Melanie Mitchell’s definition of complexity
A system in which large networks of components with no central control and simple rules of operation give rise to complex collective behavior, sophisticated information processing, and adaptation via learning or evolution.
Once complexity as a concept is well enough defined we can think about ways to quantify how much complexity is in a system.
Part I - Background and History
There is still mystery about the forces that cause a community - ants, termites, humans - to self-organize and build intricate structures to reinforce a resiient, long-term collective outcome.
In complex systems there is no central control; instead, individual agents follow simple behaviors, interact, process information, then adapt.
The history of science, especially complex systems, is one of constructing and deconstructing the components that make up a whole - whether that be an abstract idea, a living organism, or society.
That journey from parts to whole and back is complex, often unpredictable, and somewhat mysterious - even if deterministic. (personal note - and therein lies the challenge (and fun) of systems science.)
The fundamental questions of complexity science is under what conditions does emergent self-organizing behavior comes about in the system under study.
Before complexity there was dynamics and before dynamics was Sir Isaac Newton. Newtownian physics describe change over time in deterministic, formulaic paths.
Laplace believed that with Newton’s laws it was theoretically possible to predict the path of every moleculte in the universe through the eternity of time.
Quantum mechanics and chaotic systems disproved this theory: sensitive dependence on intial conditions creates unpredictable outcomes, even in deterministic systems.
Complexity, chaos, and dynamics are measured using information and entropy.
The amount of complexity in a system a common measurement in complexity science. Examples of different ways to measure complexity: complexity as computational capacity, statistical complexity, complexity as system hierarchies,
The field of “complex systems” started with the earlier fields of cybernetics and systems science.
Part II - Life and Evolution in Computers
Biology, evolution, and origins of life provide natural examples of computational processes for complexity scientists to emulate using models.
Genetic algorithms are inspired by biological processes for evolution, adaptation, and optimization. Inputs to genetic algorithms have two parts:
- a set of programs with different problem solving strategies
- a fitness function that scores each program for its success on a particular task
Genetic algorithms mimic the process of evolution by combining strategies and introducing random mutations of existing strategies. Over time and many simulations an optimal strategy is discovered by the algorithm.

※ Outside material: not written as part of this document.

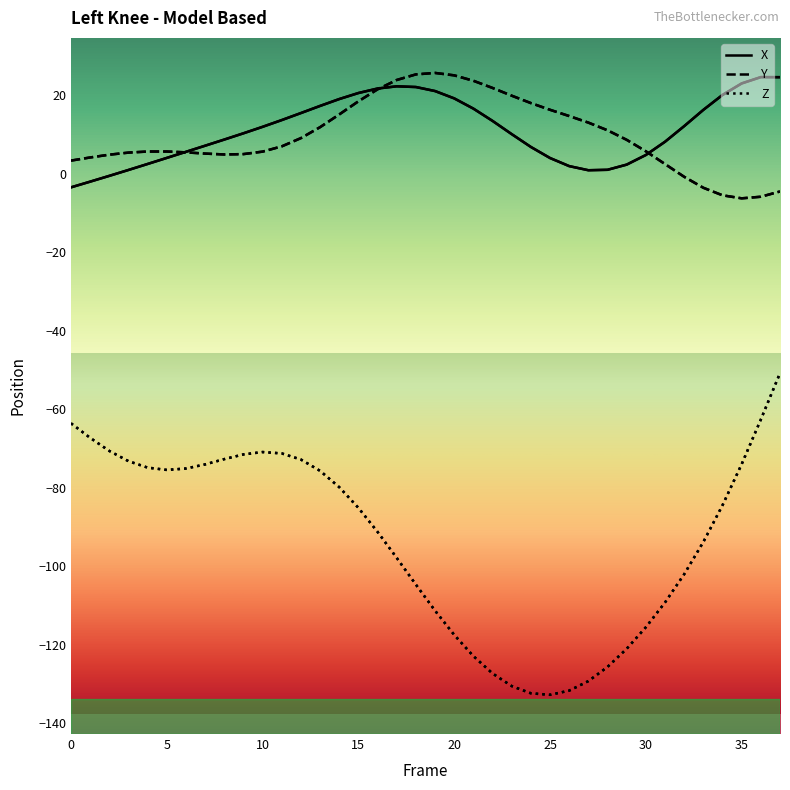

How many data points in Z are above -84?

18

Genetic algorithms often produce strategies that are highly creative and unintuitive.
Part III - Computation Writ Large
Part IV - Network Thinking
Part V - Conclusion
Are humans the most complex? If so, why? Because we can extract, communicate, build, and destroy with greater power and impact than other species? What if complexity calculation included sustainable existence within the environment one lived in? Would we then be the most complex?
Can life be measured with a scale? Is a complex creature also more alive than a simple one? For example, a single cell organism compared to a human being. Which is more alive?
I believe there are three discrete categories of life: alive, dead, inanimate. Alive or not is separated by a delicate threshold. The state transition into and out of life is likely complex or even chaotic.
However for that to be true these states and their transitions must be modeled.
Life is the existence of a mysterious process of perpetuating internal self-organization that gives the ability to interact and respond to the surrounding environment. That ability is truly delicate - it switches on, and eventually switches off. Having that ability is what separates organisms from objects.
- Mitchell, M. (2009). Complexity: A guided tour.